The show leverages time and pace within individual episodes, too, with its ever-ticking clocks and its competitors who are capable of mentally skipping many moves ahead. Some of the most effectively jarring moments in the show occur when a chess match runs long and gets adjourned for the day, to be resumed the next morning. Sometimes this pause feels excruciating, and sometimes it feels like a breath of fresh air; either way, it adds a dimension not typically present in most coming-of-age stories or sports films. When Netflix ordered The Queen’s Gambit from Frank in 2019, the deal was for six episodes, but, he told the Vineyard Gazette, the ratio of action-to-narrative felt a little bit off at that length. “Sometimes there were too many matches in one episode,” he said, and ultimately the series was lengthened to smooth things out.

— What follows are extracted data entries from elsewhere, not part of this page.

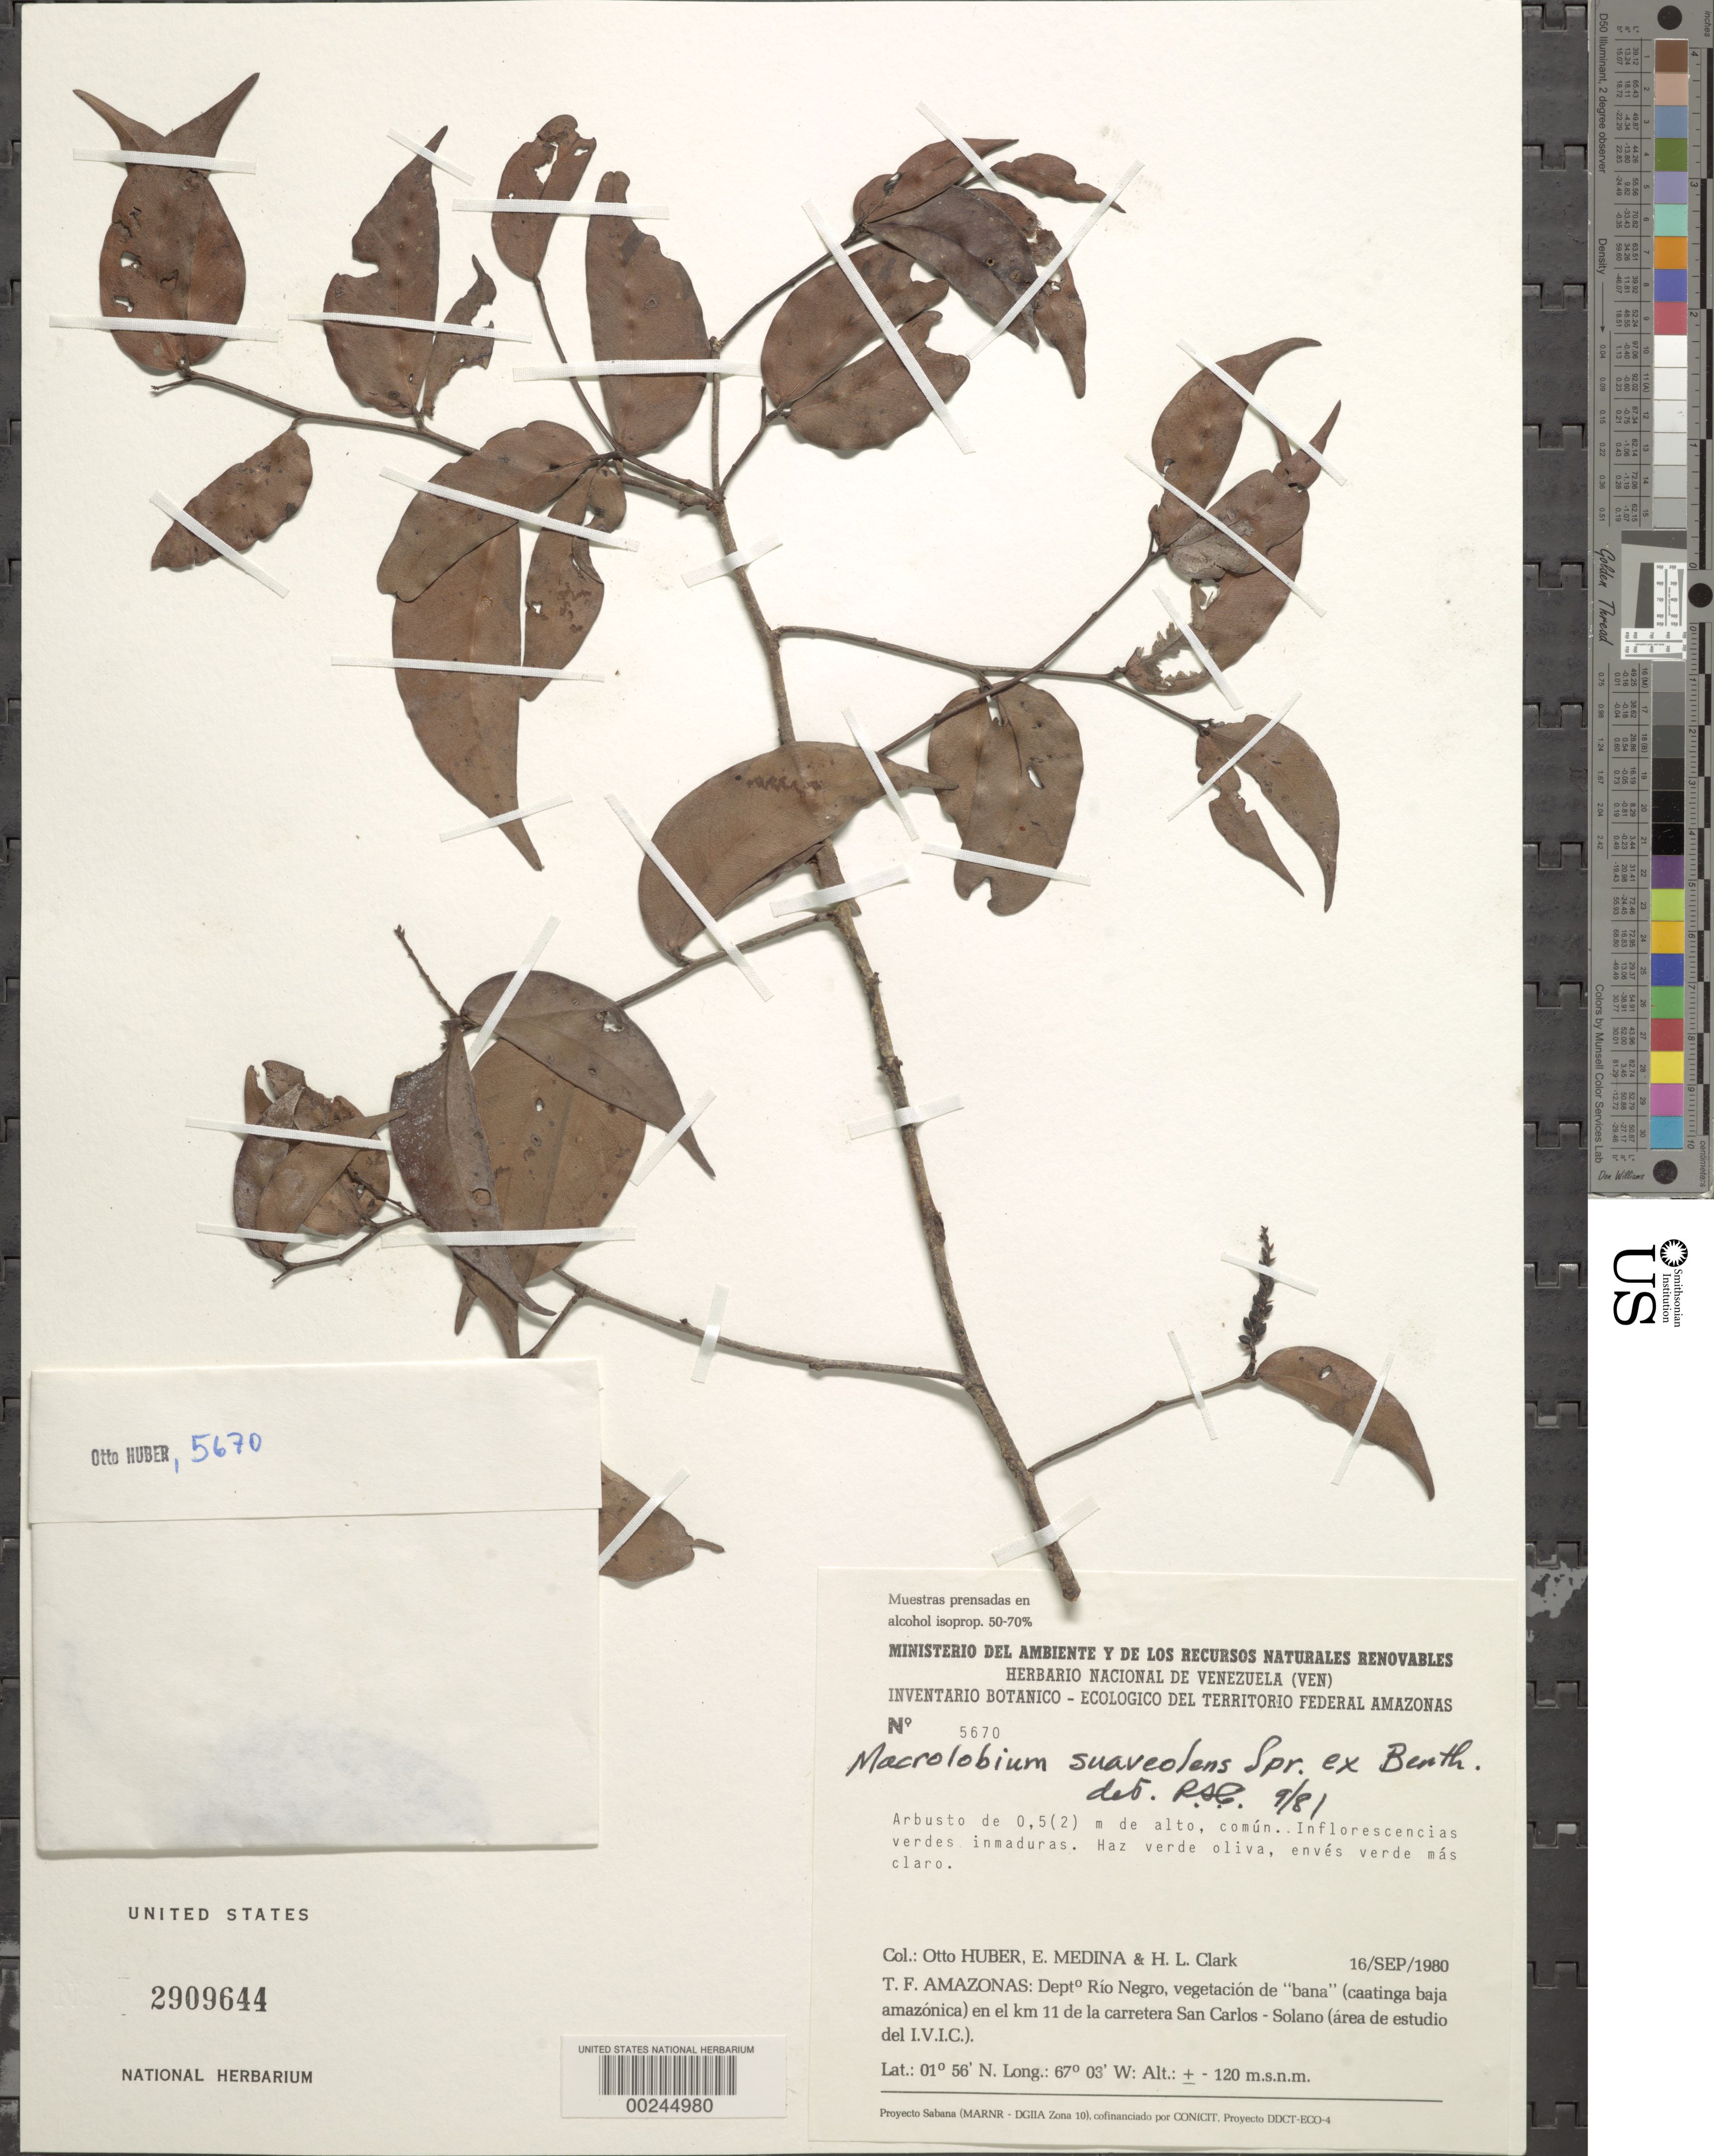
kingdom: Plantae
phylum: Tracheophyta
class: Magnoliopsida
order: Fabales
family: Fabaceae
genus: Macrolobium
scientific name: Macrolobium suaveolens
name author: Spruce ex Benth.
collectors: O. Huber, E. Medina & H. L. Clark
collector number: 5670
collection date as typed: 16 Sep 1980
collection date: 1980-09-16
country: Venezuela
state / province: Amazonas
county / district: Rio Negro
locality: At km 11 of the road san carlos-salano (area studied by i.v.i.c.)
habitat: Caatinga baja amazonica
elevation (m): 120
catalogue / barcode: US 2909644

Not every bit of tempo, both chess-related and otherwise, in The Queen’s Gambit is perfect; while some scenes unfurl rather slowly, others, like the reappearance of a long-ago orphanage comrade, feel frustratingly incomplete. But just as it’s possible to conjure up a lesser, shorter movie version of The Queen’s Gambit, it’s also easy to visualize a longer and worse version of it too, a typical TV series without limits, that swims out well past its source material and then drifts indefinitely along. (Once again, couldn’t be you, Big Little Lies!) Chess can reward risk-taking, after all, but a player’s toolbox still ought to carry some restraint. By sticking with a limited series—and by ending on a cheerfully unresolved note—The Queen’s Gambit more closely resembles the experience of finishing, and then missing, a book.

In an interview a few weeks ago with Entertainment Weekly, Frank said when he wrote the 1991 movie Little Man Tate, his very first in a series of successful scripts “originally I wanted it to be about the cost of genius, and I didn’t quite get there with it. … I was too young, and I didn’t quite understand what I was writing about.” When he read The Queen’s Gambit all these years later, he saw that it was a more compelling version of the story he’d hoped to tell, and got to doing so. You can tell a lot about a chess match by examining its opening and its endgame, but the best parts of its story lie in all the moves that take place in between.